Viola si appoggiò con il viso al suo petto. La circondò con le braccia, cercando di tranquillizzarla.
“Puoi piangere se vuoi” le disse piano, lasciandole un bacio tra i capelli.
“E a cosa servirebbe piangere?” gli rispose Viola.
“Non devi dimostrarti forte a tutti i costi, non con me. Quante volte sei stata così male e hai pensato che non ne saresti più uscita? Eppure ce l’hai fatta, sempre. Voglio rivederti con il sorriso Viola. Con il tuo sorriso vero però, non con quello di circostanza che fai a tutti da tre mesi a questa parte, cercando di nascondere quanto stai male”, la tranquillizzò, accarezzandole la schiena.
“Jack…” gli disse Viola, tirando su con il naso “Io non ce la faccio, non questa volta. Pensavo fosse lui. Credevo che sarebbe stato l’uomo con cui avrei vissuto per il resto della mia vita. Lo amo davvero, Jack”.
“Passerà Viola, passerà…lo sai anche tu. Sarà difficile, forse anche più delle altre volte, ma ne uscirai. Vedrai che un giorno ti sveglierai alla mattina con la voglia di innamorarti di nuovo” le sussurrò lui, mentre sentiva il suo petto inumidirsi, sotto le lacrime di Viola.
La abbracciò più forte, accarezzandole i capelli. I singhiozzi di Viola lentamente si calmarono e le sue lacrime smisero di scendere, almeno per quella sera. Si era addormentata ancora una volta tra le braccia di Jack.
Negli anni per Viola quelle braccia erano diventate una certezza, un porto sicuro dove essere se stessa, una fonte di rassicurazione che non aveva  eguali.
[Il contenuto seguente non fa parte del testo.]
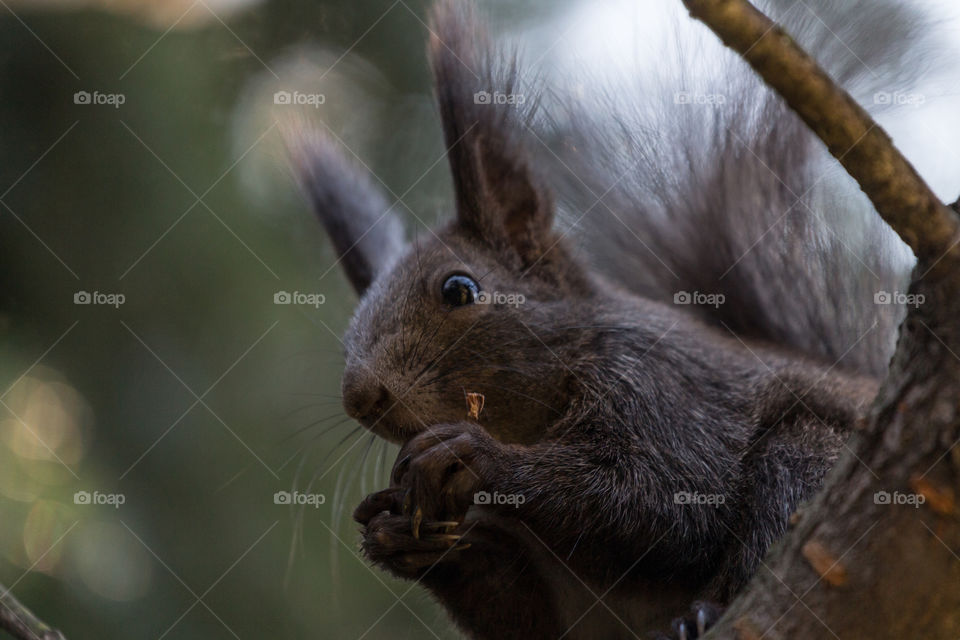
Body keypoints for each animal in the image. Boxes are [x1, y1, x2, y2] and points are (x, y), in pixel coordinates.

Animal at [282, 0, 928, 636]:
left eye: (459, 290)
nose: (360, 396)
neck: (532, 417)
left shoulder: (665, 391)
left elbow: (664, 502)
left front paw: (475, 455)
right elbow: (523, 612)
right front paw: (401, 535)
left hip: (815, 456)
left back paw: (704, 613)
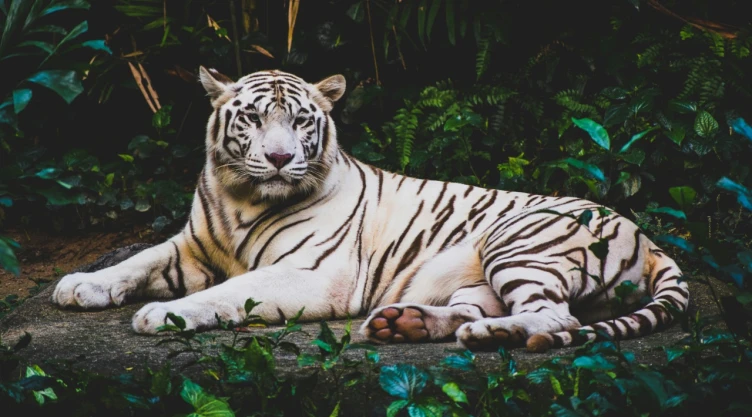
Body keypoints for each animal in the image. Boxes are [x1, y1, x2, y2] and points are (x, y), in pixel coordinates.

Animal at [51, 67, 689, 352]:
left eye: (300, 121)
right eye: (253, 118)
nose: (279, 158)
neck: (241, 198)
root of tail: (649, 238)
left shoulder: (313, 274)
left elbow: (228, 292)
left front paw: (163, 315)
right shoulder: (192, 245)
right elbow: (137, 259)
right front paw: (80, 285)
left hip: (518, 242)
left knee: (558, 318)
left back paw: (492, 334)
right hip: (479, 275)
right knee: (479, 307)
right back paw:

Jack le diede un ultimo bacio tra i capelli e si addormentò distrutto dopo quella serata.

Anche la Michi dormiva serena tra le braccia di Ste, sorridendo per la serata appena trascorsa con il ragazzo che sognava da tanto. Ste la guardò addormentarsi. Forse aveva ragione Viola, era la Michi la ragazza per lui, quella che si aspetta per una vita.

Dall’altra parte di Milano Nate rientrò nel suo appartamento che sapeva ancora di nuovo e di vernice fresca. Nessuno lo stava aspettando in quella casa sul naviglio che la società gli aveva dato qualche mese prima. Nessun sorriso al suo rientro. Nessun bacio. Nessuno da tenere tra le braccia davanti ad un film da vedere sul divano, ancora ricoperto dal cellophan. Nessuno con cui addormentarsi, cullati dal profumo rassicurante della persona che si ama.